5. Least-Privilege Service Principals

Every CI/CD service principal should be scoped to exactly what the job requires — nothing more.

For a deployment that pushes a container image and updates an AKS deployment:

# Create a dedicated SP per pipeline/environment
az ad sp create-for-rbac --name "sp-deploy-myapp-prod" --role "" --scopes ""
 
# Assign only what is needed
az role assignment create \
  --assignee <sp-object-id> \
  --role "AcrPush" \
  --scope /subscriptions/.../resourceGroups/rg-myapp/providers/Microsoft.ContainerRegistry/registries/myacr
 
az role assignment create \
  --assignee <sp-object-id> \
  --role "Azure Kubernetes Service Cluster User Role" \
  --scope /subscriptions/.../resourceGroups/rg-myapp/providers/Microsoft.ContainerService/managedClusters/aks-myapp

Never use Contributor at the subscription scope for a deployment SP. I see this constantly on new projects. The blast radius of a compromised token with subscription-level Contributor is devastating.

6. Audit Logs and Anomaly Detection

Enable Azure Monitor alerts for your ADO organisation and GitHub audit log streaming to a Log Analytics workspace. Alert on:

• New federated credentials added to App Registrations
• Service connection secret regeneration
• Pipeline YAML changes on protected branches
• Any git push --force to main

The signal-to-noise ratio is good if you scope alerts tightly.

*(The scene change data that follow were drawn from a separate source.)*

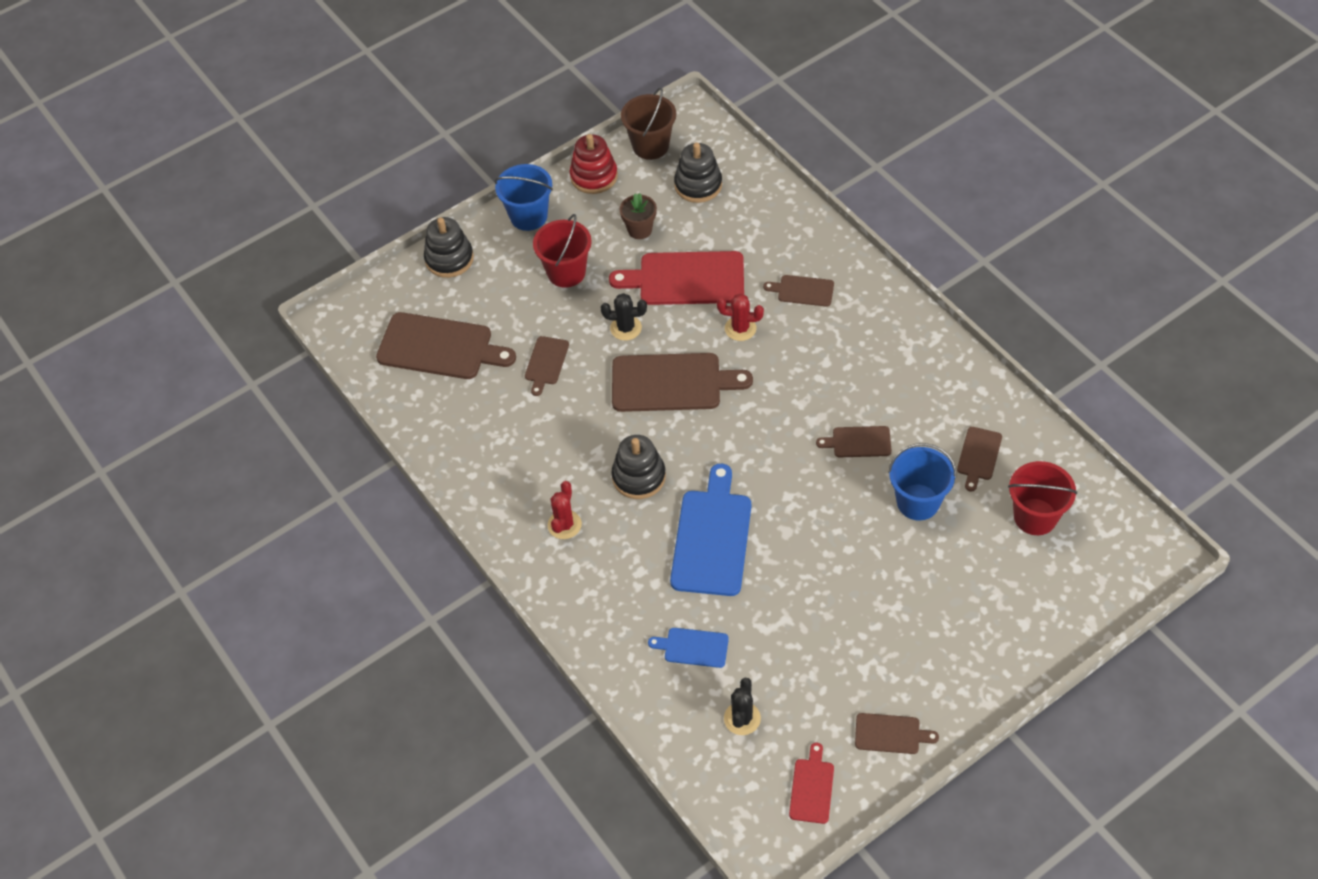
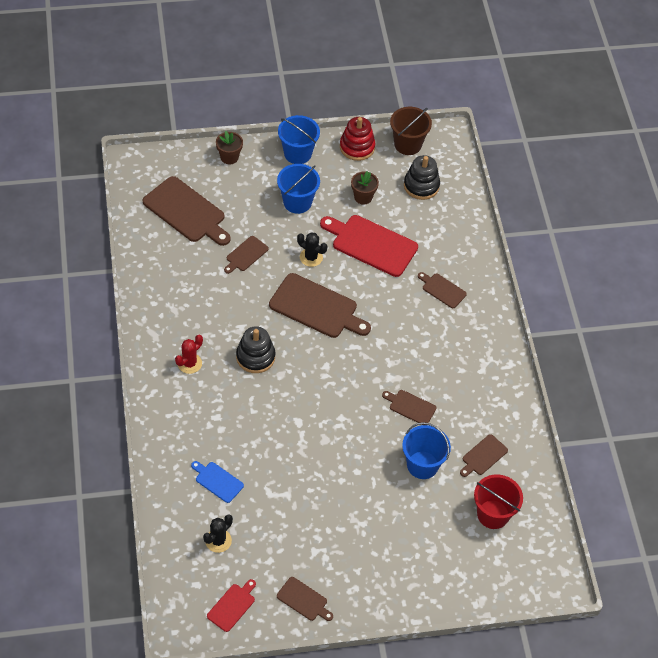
camera: 20 degrees right, 0 degrees up
black stacking toy [424,217,474,278] -> brown flower pot [216,131,243,165]
red bucket [533,214,592,288] -> blue bucket [277,164,320,214]
blue cutting board [670,464,751,596] -> none
red cactus [717,294,764,341] -> none

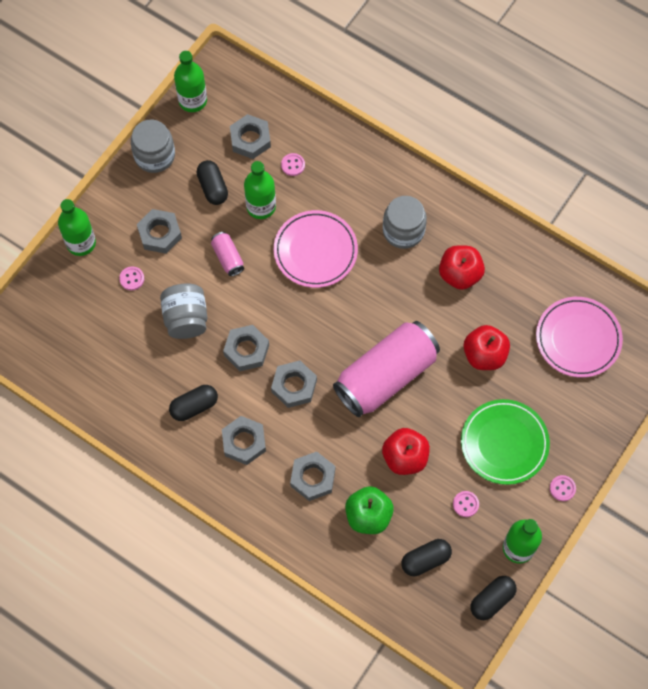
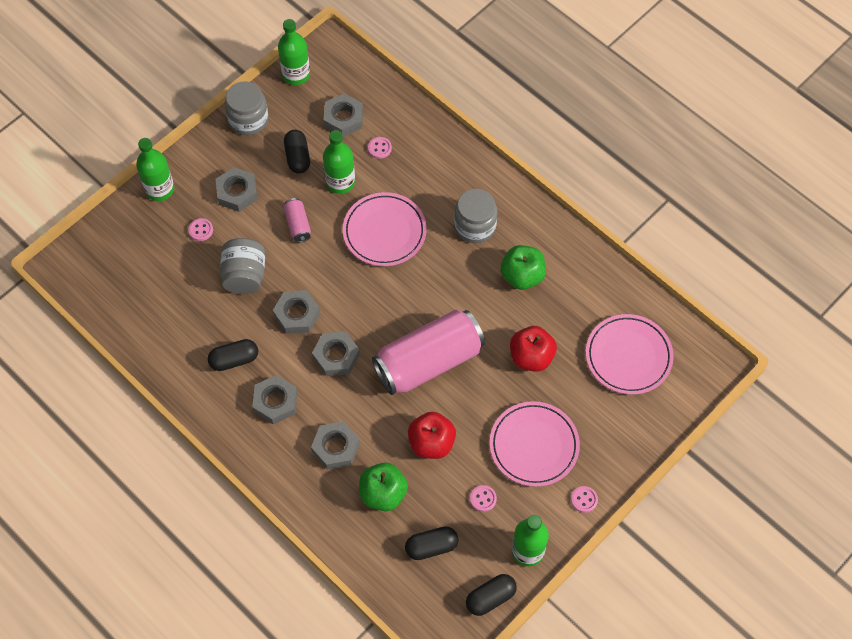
camera: 10 degrees right, 5 degrees down
red apple [439,245,485,290] -> green apple [501,245,546,290]
green plate [461,399,550,485] -> pink plate [490,401,580,487]

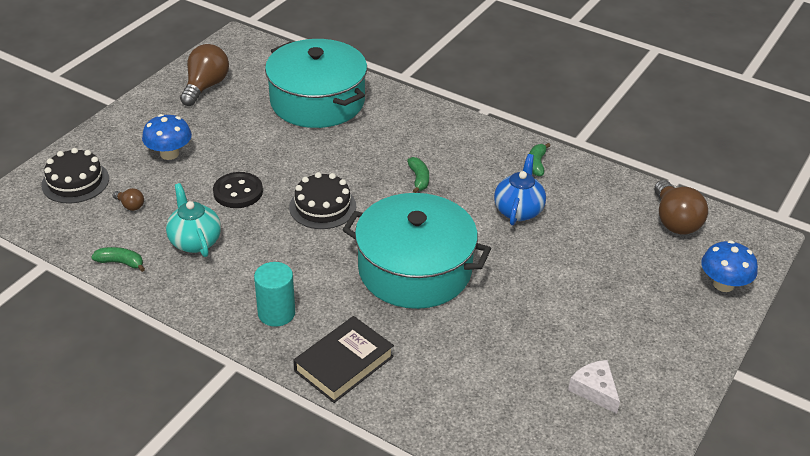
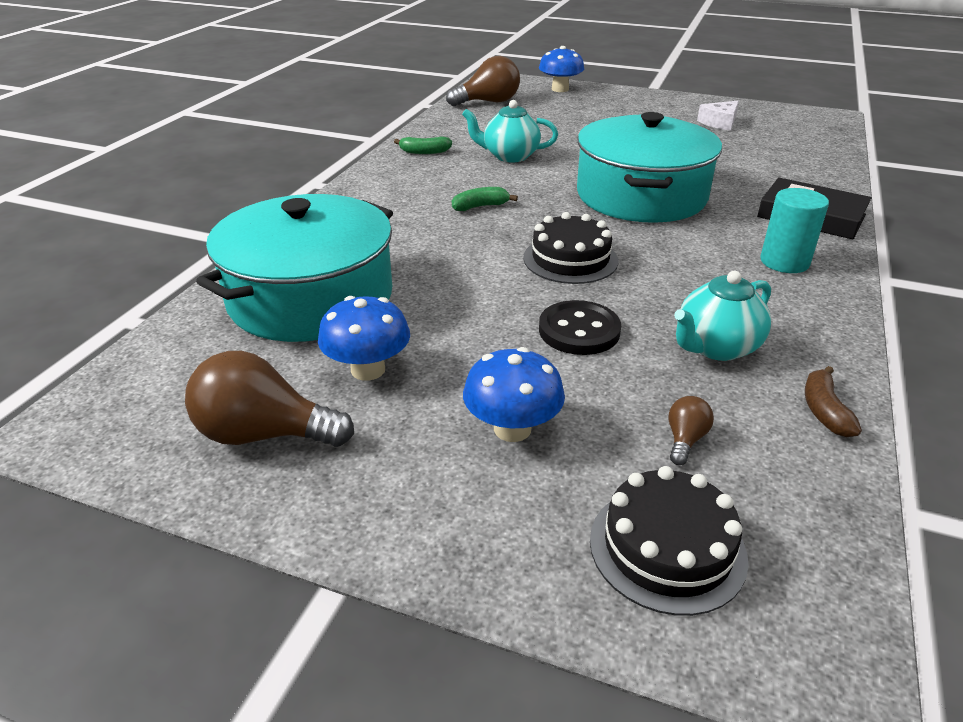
camera: 100 degrees left, 5 degrees down
green banana [91,247,145,272] -> brown banana [805,366,862,437]
blue teapot [494,154,546,225] -> turquoise teapot [462,100,558,162]
none -> blue mushroom [318,296,410,381]

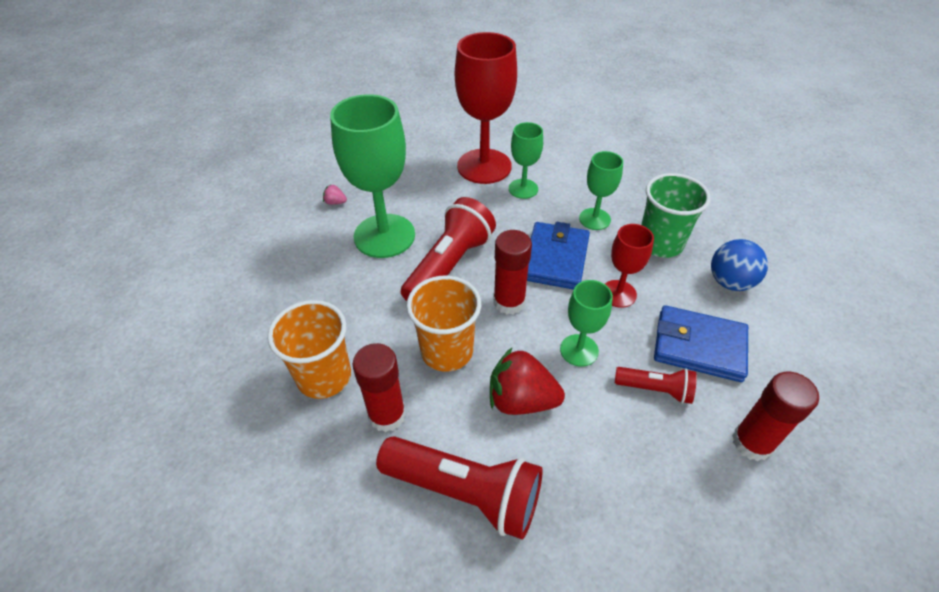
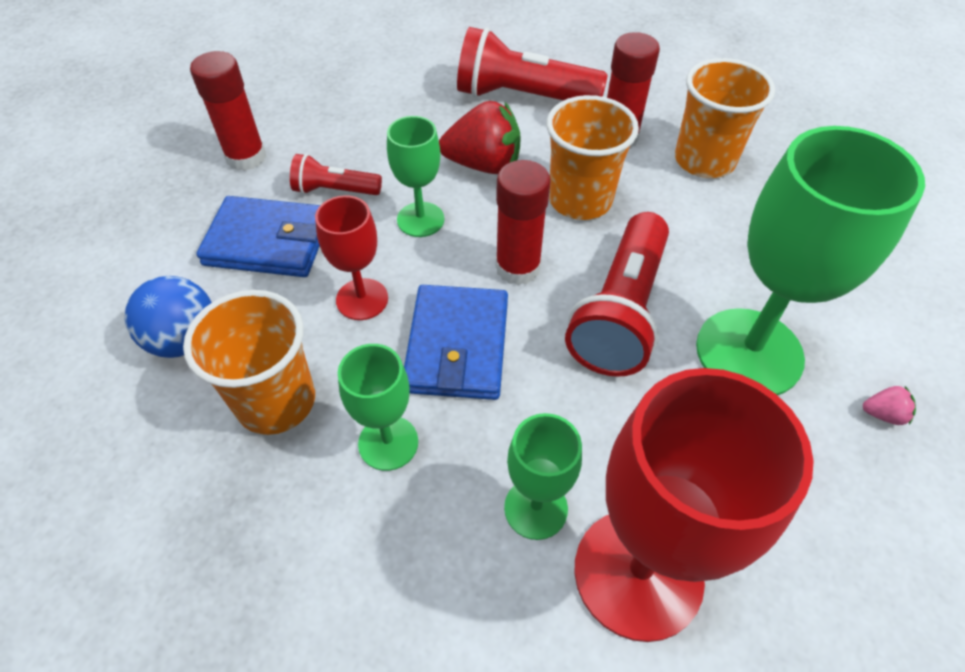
camera: 170 degrees right, 5 degrees up
green cup [641,173,711,258] -> orange cup [183,290,315,435]

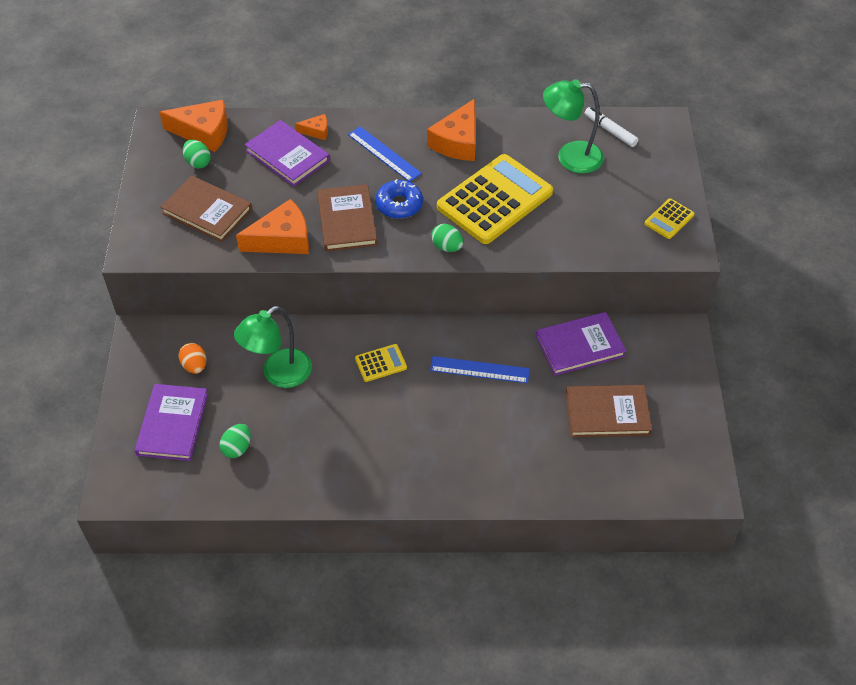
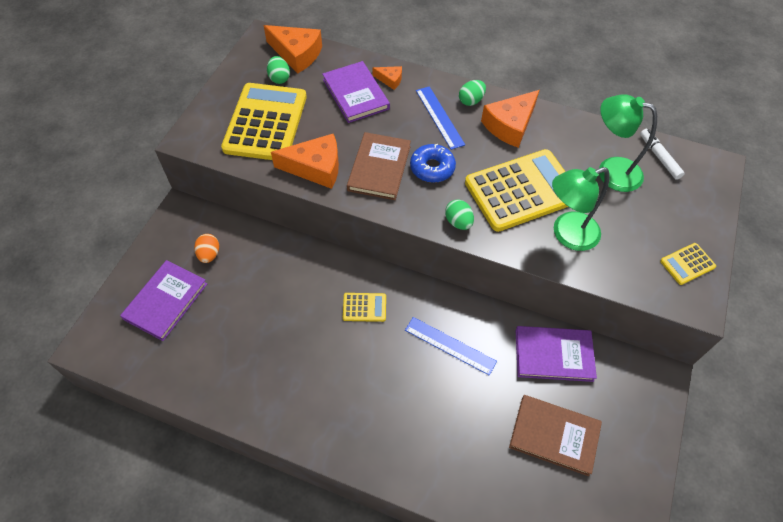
camera: 20 degrees right, 5 degrees up
brown book [160,175,252,242] -> yellow calculator [221,83,307,160]
green egg [220,424,251,458] -> green egg moved to [459,80,486,106]
green lamp [234,306,312,388] -> green lamp moved to [552,167,610,251]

These alerts have caught real issues on client projects — once a contractor's account was used to modify a pipeline YAML outside business hours.

Summary Checklist

| Control | GitHub Actions | Azure DevOps | |---|---|---| | No long-lived credentials | OIDC federated identity | Workload Identity Federation | | Secret scanning | GitHub Advanced Security + gitleaks | CredScan + gitleaks | | Deployment gates | Environment protection rules | Stage approvals + business hours check | | Dependency pinning | Dependabot SHA pinning | Azure Artifacts feed policies | | Least-privilege | SP per pipeline, scoped roles | SP per pipeline, scoped roles | | Supply chain | SLSA provenance attestations | SBOM generation |

Building secure pipelines is not glamorous work, but it is foundational. At SandyTech, we bake these controls into the project scaffold so that every MVP we ship starts from a secure baseline, not a debt to pay down later.